Small molecules as therapeutic agents have played a significant role in the improvement of human health and wellbeing since the discovery and commercialisation of molecules such as Aspirin and Salvarsan over a century ago.1 As the population ages, human behaviors shift and lifestyles change, and so do the demands for effective treatments.
These changes pose several challenges. As humans live longer, neurodegenerative conditions pose an increased burden, requiring effective treatment.2 The need for continued evolution within the field of cancer research is also well cited, given the rank diversity of the disease. Small molecules continue to play a significant role in treating a wide variety of indications.

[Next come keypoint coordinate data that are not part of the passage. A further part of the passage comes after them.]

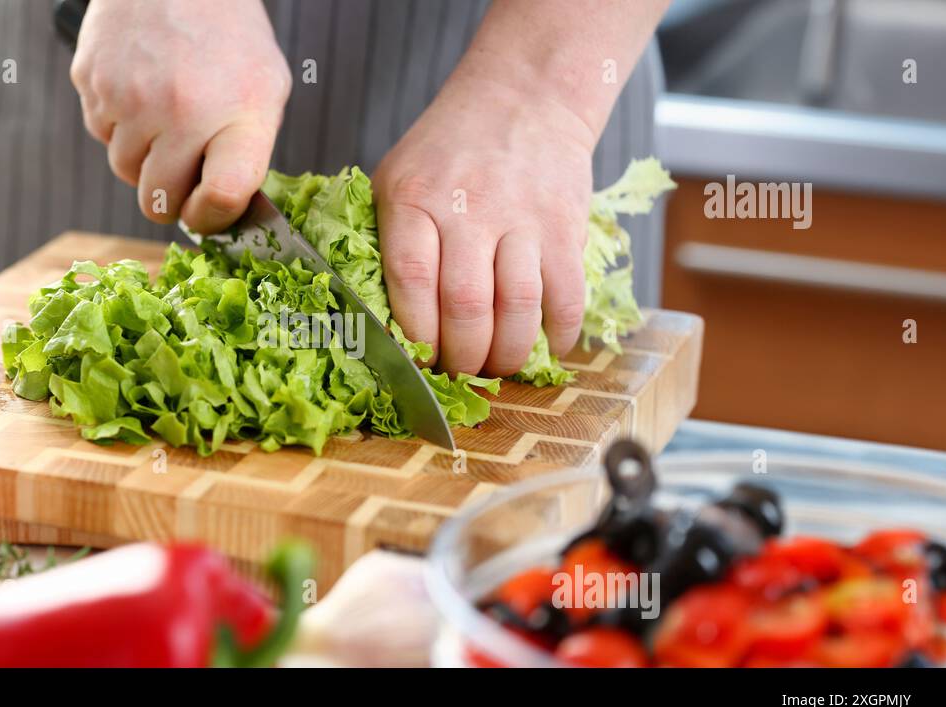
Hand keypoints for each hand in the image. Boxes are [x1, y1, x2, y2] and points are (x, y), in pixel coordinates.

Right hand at [70, 0, 290, 231]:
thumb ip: (248, 153)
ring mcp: (130, 98)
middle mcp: (180, 112)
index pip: (222, 198)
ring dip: (142, 158)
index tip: (210, 210)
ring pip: (123, 170)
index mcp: (236, 116)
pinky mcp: (92, 82)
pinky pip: (100, 132)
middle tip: (184, 167)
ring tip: (165, 116)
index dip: (213, 218)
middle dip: (170, 195)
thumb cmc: (228, 36)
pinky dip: (119, 124)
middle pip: (157, 202)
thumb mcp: (265, 90)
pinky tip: (141, 90)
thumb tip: (221, 211)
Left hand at [374, 75, 596, 377]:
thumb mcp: (398, 176)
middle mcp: (466, 206)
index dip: (414, 334)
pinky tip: (545, 346)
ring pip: (516, 308)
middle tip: (459, 372)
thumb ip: (386, 238)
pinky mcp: (565, 225)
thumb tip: (380, 319)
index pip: (409, 280)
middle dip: (461, 357)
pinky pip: (565, 295)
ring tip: (496, 366)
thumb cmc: (450, 148)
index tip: (418, 360)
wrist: (524, 96)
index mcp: (413, 197)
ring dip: (506, 354)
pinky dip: (557, 334)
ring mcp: (520, 216)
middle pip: (464, 305)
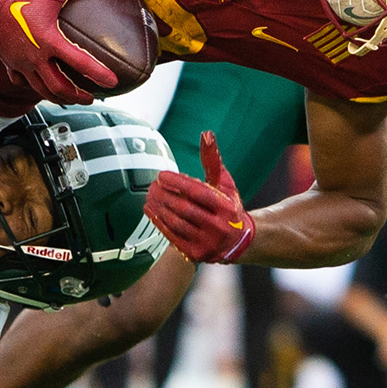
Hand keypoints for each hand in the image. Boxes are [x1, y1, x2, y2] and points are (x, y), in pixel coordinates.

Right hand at [0, 0, 115, 104]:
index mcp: (49, 40)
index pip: (80, 63)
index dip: (98, 74)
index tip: (112, 82)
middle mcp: (34, 56)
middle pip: (59, 87)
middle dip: (77, 96)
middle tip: (91, 97)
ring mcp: (20, 62)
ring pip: (41, 89)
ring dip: (58, 97)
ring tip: (70, 98)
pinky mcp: (8, 62)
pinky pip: (21, 82)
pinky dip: (33, 87)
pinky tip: (40, 85)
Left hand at [142, 131, 254, 262]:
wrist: (238, 243)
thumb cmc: (228, 207)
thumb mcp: (225, 184)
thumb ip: (213, 160)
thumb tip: (206, 134)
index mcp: (227, 208)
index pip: (199, 193)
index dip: (178, 183)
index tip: (161, 175)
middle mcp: (219, 227)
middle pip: (185, 208)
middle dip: (165, 195)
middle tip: (151, 185)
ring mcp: (208, 242)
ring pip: (177, 222)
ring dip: (159, 208)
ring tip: (149, 195)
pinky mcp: (196, 253)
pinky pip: (172, 236)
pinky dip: (158, 222)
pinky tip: (150, 210)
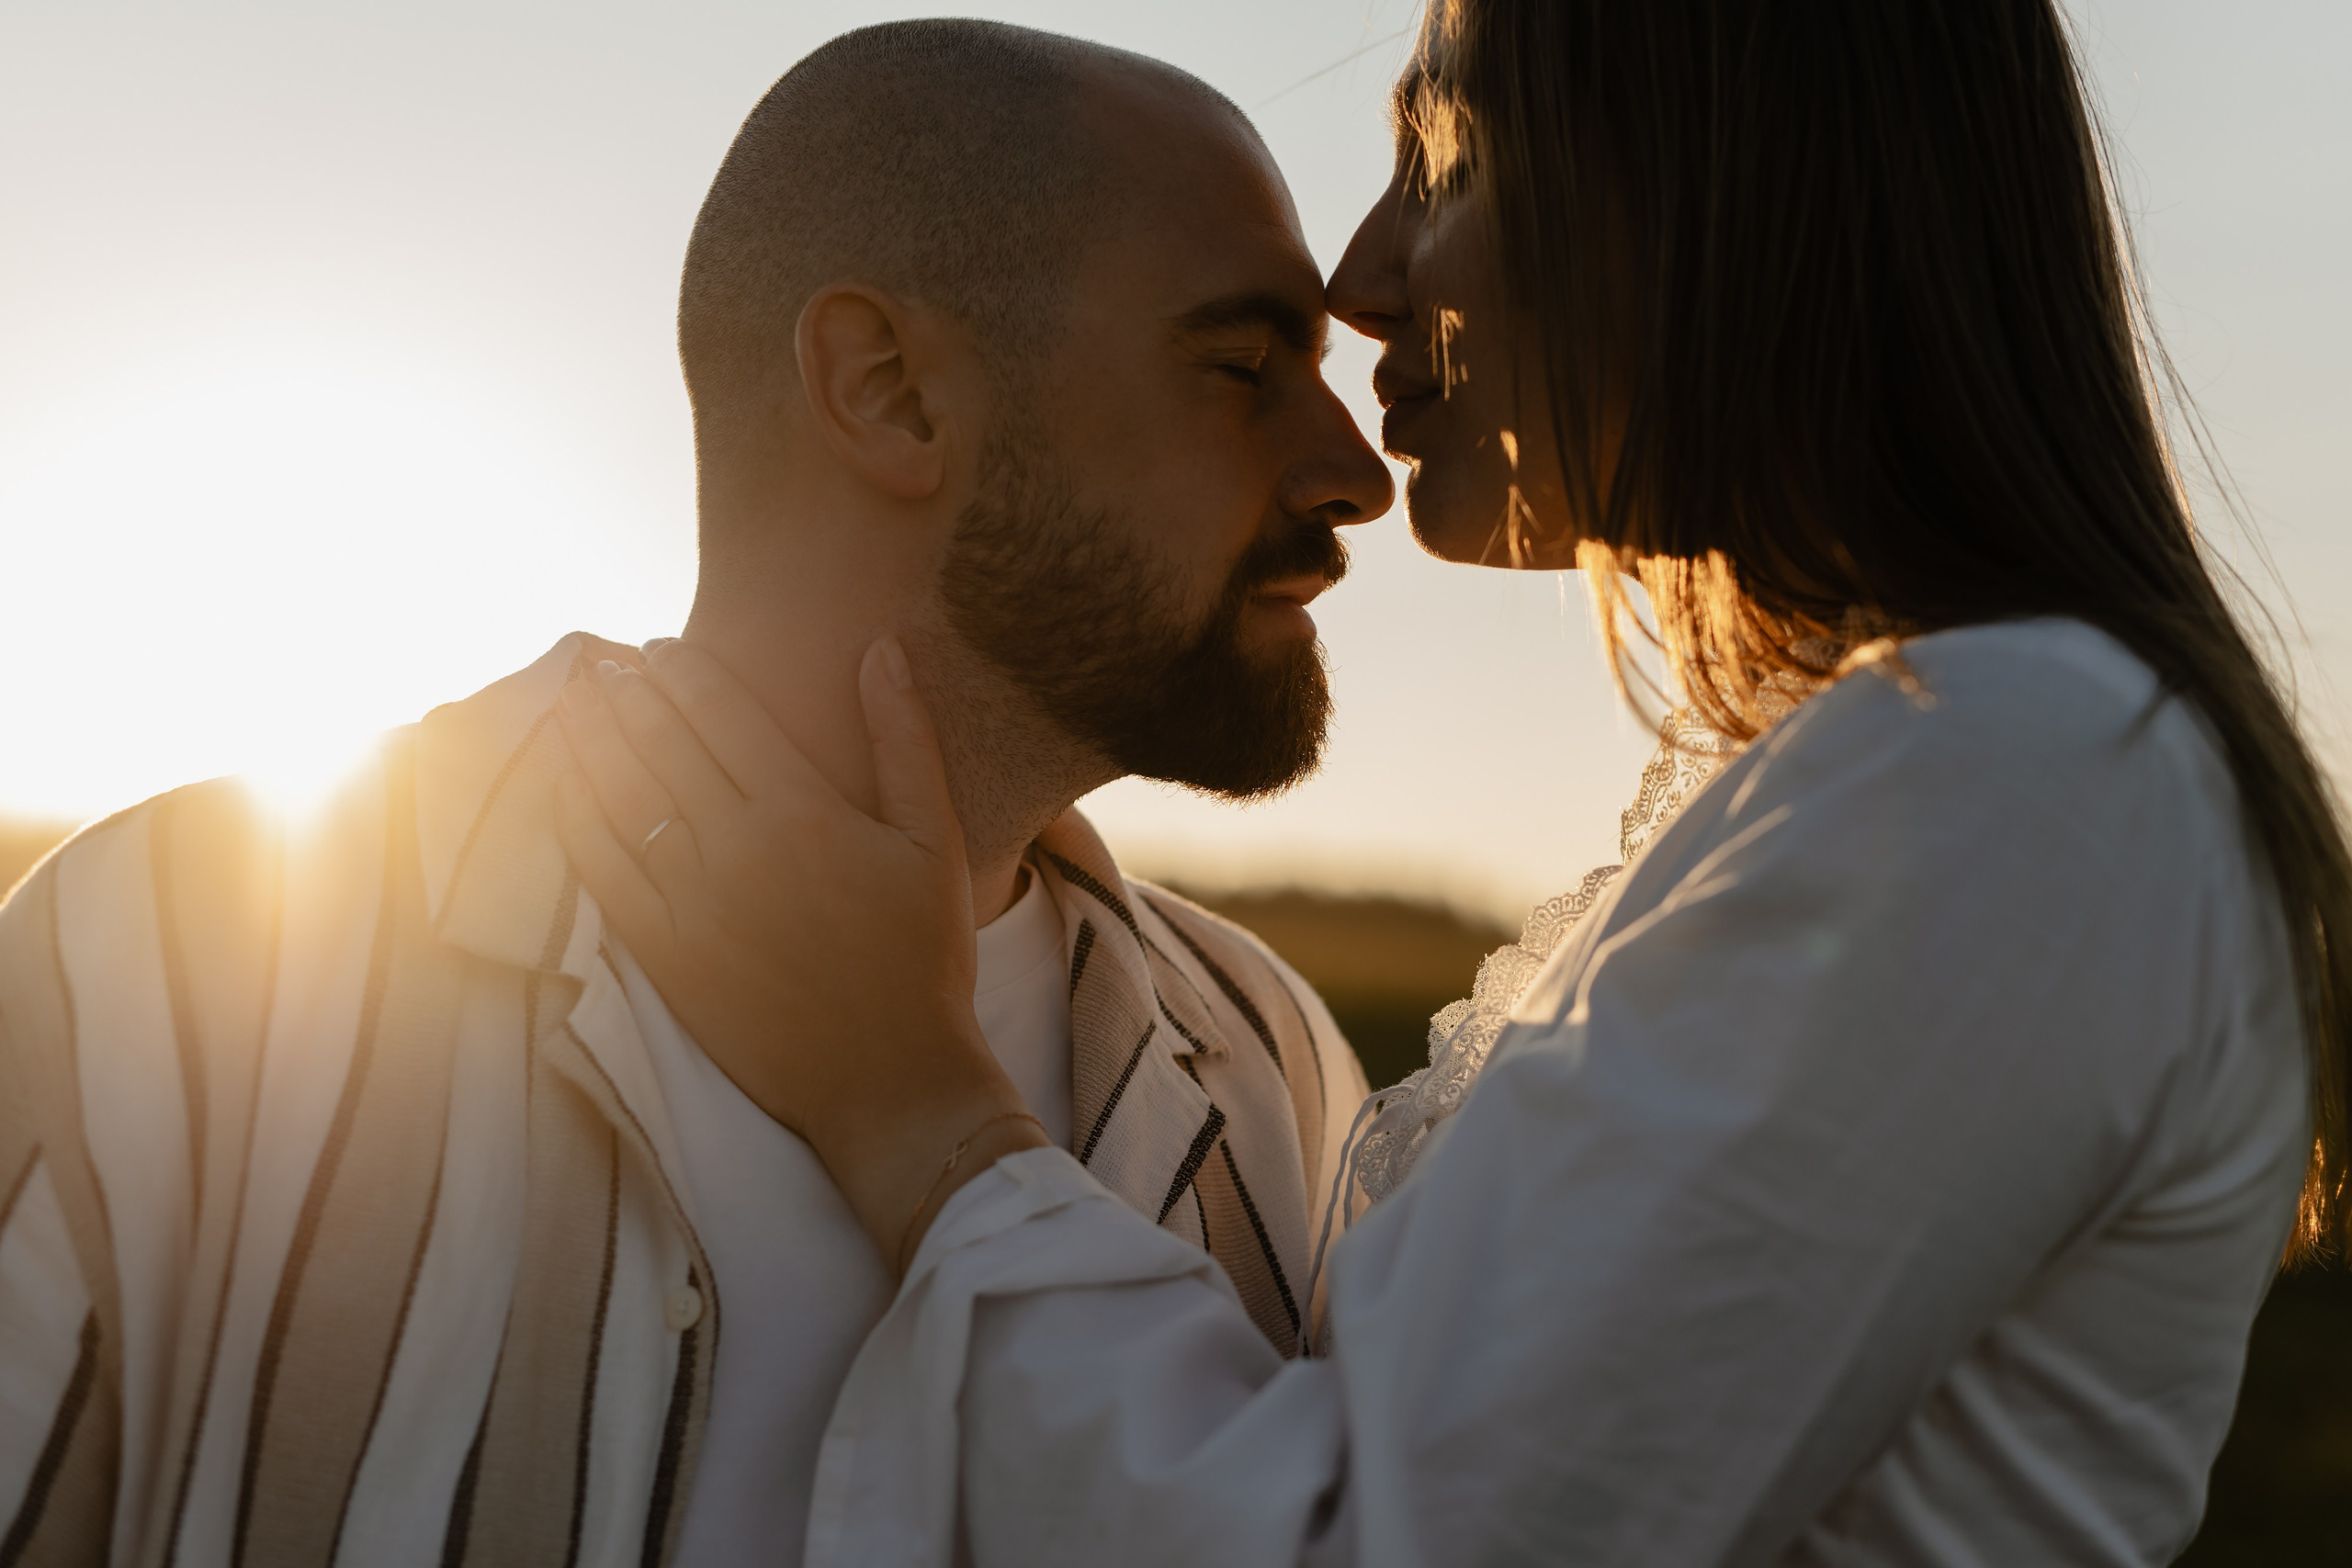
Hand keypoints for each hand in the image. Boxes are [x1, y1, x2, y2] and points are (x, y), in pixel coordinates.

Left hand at [553, 637, 1047, 1272]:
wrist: (888, 1078)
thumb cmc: (922, 959)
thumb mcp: (936, 841)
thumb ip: (905, 739)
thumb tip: (881, 649)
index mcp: (802, 809)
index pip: (720, 712)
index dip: (682, 670)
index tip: (660, 649)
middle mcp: (736, 845)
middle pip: (658, 743)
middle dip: (624, 692)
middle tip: (602, 660)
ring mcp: (691, 901)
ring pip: (618, 796)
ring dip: (588, 739)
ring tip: (573, 700)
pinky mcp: (663, 954)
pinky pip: (600, 870)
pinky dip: (573, 818)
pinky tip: (561, 787)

Historically, it has been estimated that approximately 90% of all marketed drugs are represented by small molecules, demonstrating the value and opportunities that these drug candidates provide.3 The societal changes and advancements in technologies available to scientists have opened the door to the generation of new leads in the small molecule field. Drug developers and manufacturers are navigating this challenge using in silico screening tools in combination with artificial intelligence (AI) in the form of machine learning algorithms. These aim to significantly reduce the risk of failure and streamline the development process, to provide structures of stable, druggable target molecules that are sensible from both a synthetic and a toxicological perspective.4,5
Although this is an exciting advancement in the complex process of developing new medicines, there are an increasing number of small molecules entering the development pipeline that exhibit significant challenges to their progression. These most commonly manifest as sub-optimal physicochemical characteristics such as very low solubility, poor permeability, and unacceptable powder handling properties. As such, the need for the integration of more traditional medicinal chemistry and formulation expertise remains.
An Increase in Challenging Small Molecules in the Pipeline
The lead optimisation process while targeting increased potency often increases molecular weight, the number of hydrogen bond donors, acceptors, and lipophilicity (LogP). This in turn deteriorates the druglike properties of the molecule, reducing solubility and permeability. Whether the fragment-based “rule of three” or Lipinski’s rule of five is applied during the optimisation process, the fact remains that suboptimal properties are one of the biggest challenges facing development groups. It’s important to note that as with all rules druggable space does exist beyond the rule of five.7 This is why a close integration of the groups involved in the development process is strategically beneficial.
One of the benefits of integration is access to material. If the composition of the final product is brought to the forefront of the initial interactions between the chemist and the solid-state scientist, early batches can be profiled with only a few mg cost in terms of spent active pharmaceutical ingredient (API). Additionally, the behavior of the API and its propensity to change as the process is optimised – be that solvation, polymorphic form, or amorphous characteristics –, can be readily communicated between groups. This can help to form the foundations of future development.